Hier stehe ich nun, meinem damals lang ersehnten Wunsch nach Erfolg etwas näher zu stehen…
Das Gefühl, wenn du dir deine Lieblingssocken überstreifst und du schon das Kribbeln in deinen Beinen spürst. Die Musik in den Ohren, die dich über den Asphalt fliegen lässt. Das Rauschen des Fahrtwindes. Spüren, wie du bei der Abfahrt immer mehr eins mit den Kurven wirst. Die Freude einen neuen, noch schöneren Weg in der Nachbarschaft entdeckt zu haben. Der Moment, in dem du abends den letzten Sonnenstrahlen entgegenfährst und komplett in deine Gedankenwelt abtauchst. Das durch nichts zu ersetzende Gefühl, zufrieden vor der eigenen Haustüre zu stehen und zu wissen, aber vor allem auch zu spüren, etwas für sich selbst gemacht, etwas geleistet zu haben. Dieses Gefühl vom Anziehen der Socken bis zum Salzgeschmack in dem Mund und beim Duschen danach. Diese Gefühle sind für mich durch Nichts zu ersetzen. Es sind die Momente, die mich fast täglich dazu antreiben wieder auf den Sattel zu steigen. Für mich ist es ein eskapistischer Akt, um dem Alltag zu entfliehen. Gleichzeitig sorgt es für Struktur. Vor allem an Tagen, an denen mich das Gefühl überkommt, nichts erreicht zu haben, erfüllt es mich mit Zufriedenheit, am Abend auf mein Fahrrad steigen zu können.

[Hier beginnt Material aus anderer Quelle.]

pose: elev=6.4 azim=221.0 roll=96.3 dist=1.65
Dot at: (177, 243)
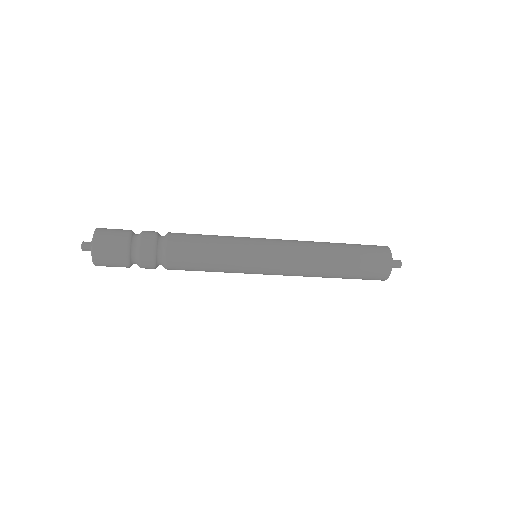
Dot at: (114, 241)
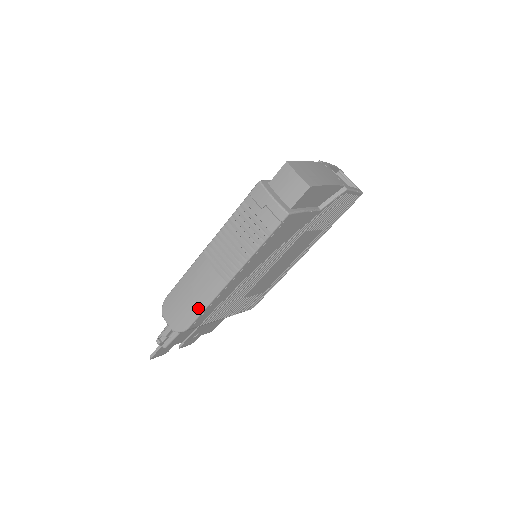
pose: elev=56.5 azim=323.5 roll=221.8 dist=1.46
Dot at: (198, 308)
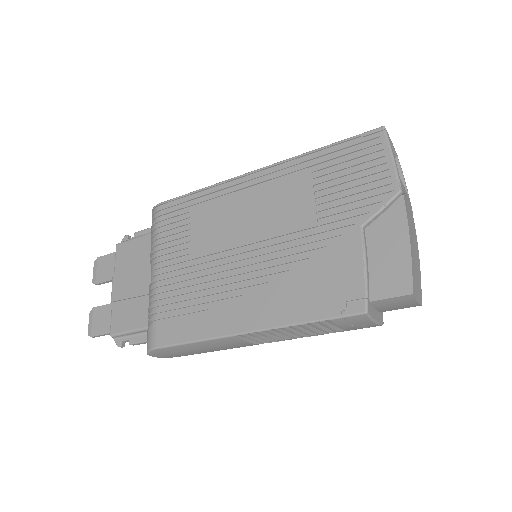
Dot at: occluded
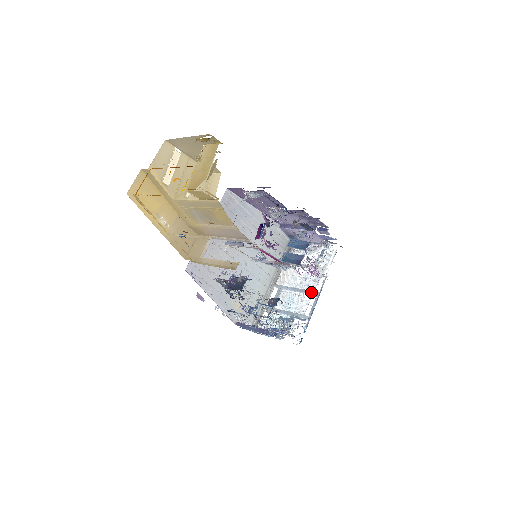
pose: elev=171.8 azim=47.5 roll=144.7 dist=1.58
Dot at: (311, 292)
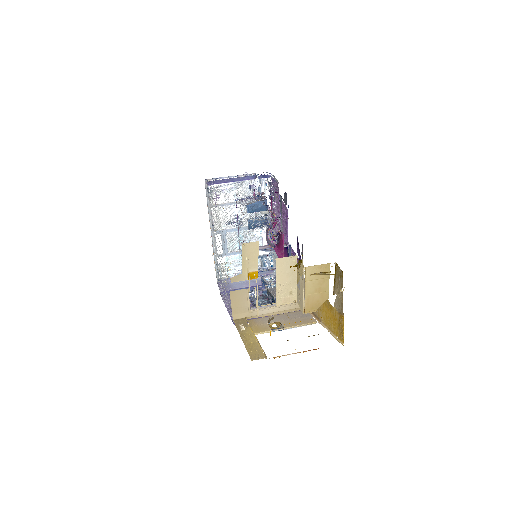
Dot at: occluded
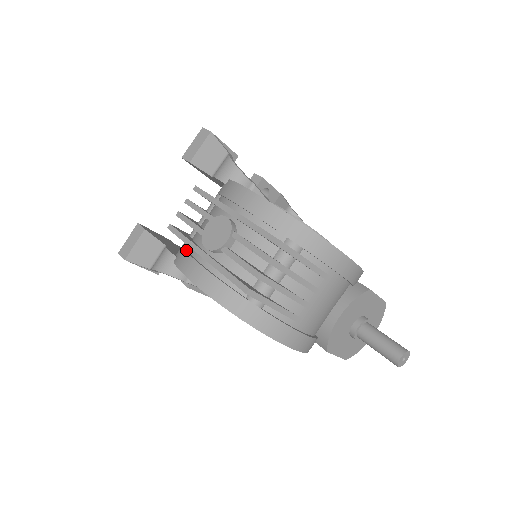
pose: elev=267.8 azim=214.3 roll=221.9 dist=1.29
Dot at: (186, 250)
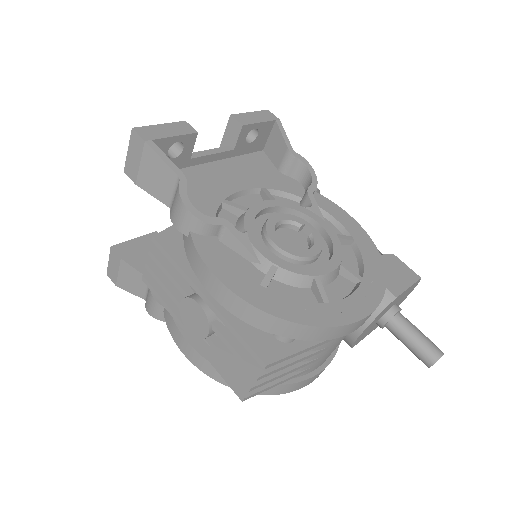
Dot at: occluded
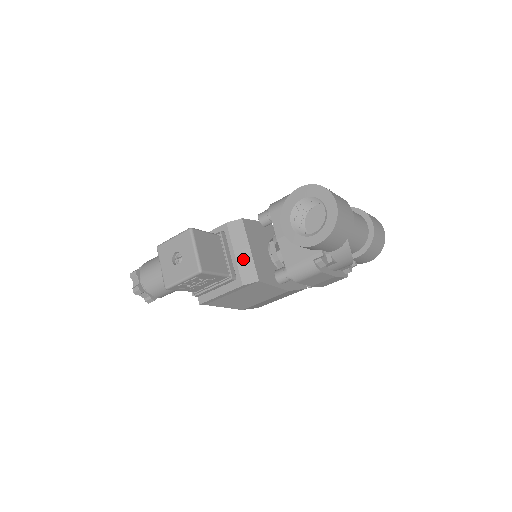
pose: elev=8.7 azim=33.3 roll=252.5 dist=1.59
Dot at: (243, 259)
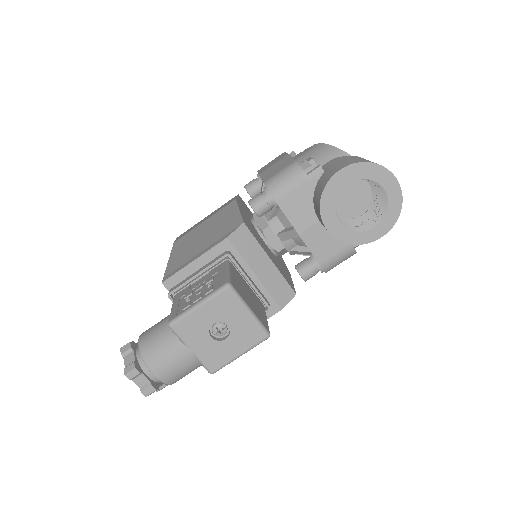
Dot at: (269, 277)
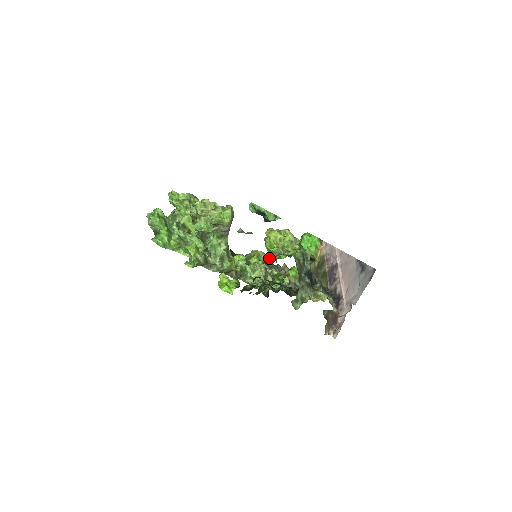
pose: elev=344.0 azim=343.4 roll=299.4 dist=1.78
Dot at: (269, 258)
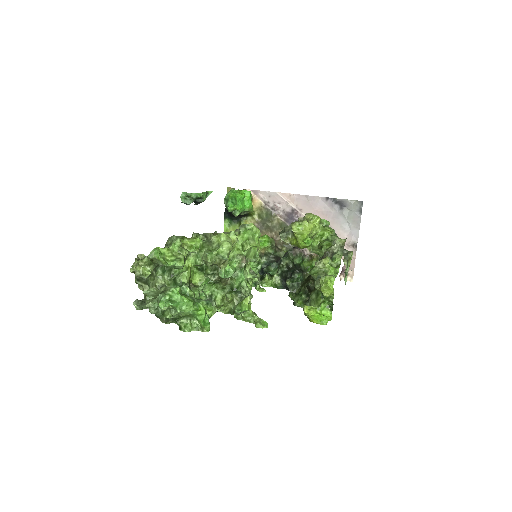
Dot at: (340, 259)
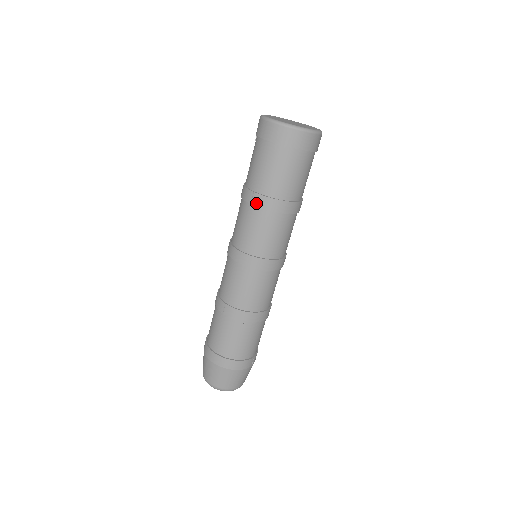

Ich habe die Geschwindigkeit vermisst
Knapp vier Jahre ist es her, als ich zum ersten Mal etwas überfordert mit Klickschuhen an einer Kreuzung stand. Meine Zweirad Geschichte fing jedoch auf dem Bike an, was mir ganz gut gefiel. Aber ich vermisste die Geschwindigkeit. Da kam es gerade gelegen, dass bei unserem Velohändler im Dorf ein Occasion Rennrad in meiner Größe herumstand. Voller Vorfreude wollte ich dann meine ersten Höhenmeter in Angriff nehmen. Ich war frustriert. Die Übersetzung war für mein Fitnesslevel noch viel zu groß, sodass ich den Berg nur mit Müh und Not hochkam. Ich war ernüchtert, habe das Rennrad in der Garage abgestellt und für eine ganze Weile dort gelassen. So konnte das aber nicht enden. Mit einem anderen, größeren Kranz habe ich einen neuen Versuch gestartet. Besser! Und mit besser meine ich, ich saß danach fast jeden Abend auf dem Rad – zumeist für mich allein. Da einerseits niemand in meinem Umfeld Fahrrad fuhr und ich es andererseits auch einfach so genossen habe. Ich denke, erst durch das Radfahren ist meine Gedankenwelt richtig gewachsen. Ich hatte Zeit mit mir selbst, Zeit zum Reflektieren und um Ideen wachsen zu lassen.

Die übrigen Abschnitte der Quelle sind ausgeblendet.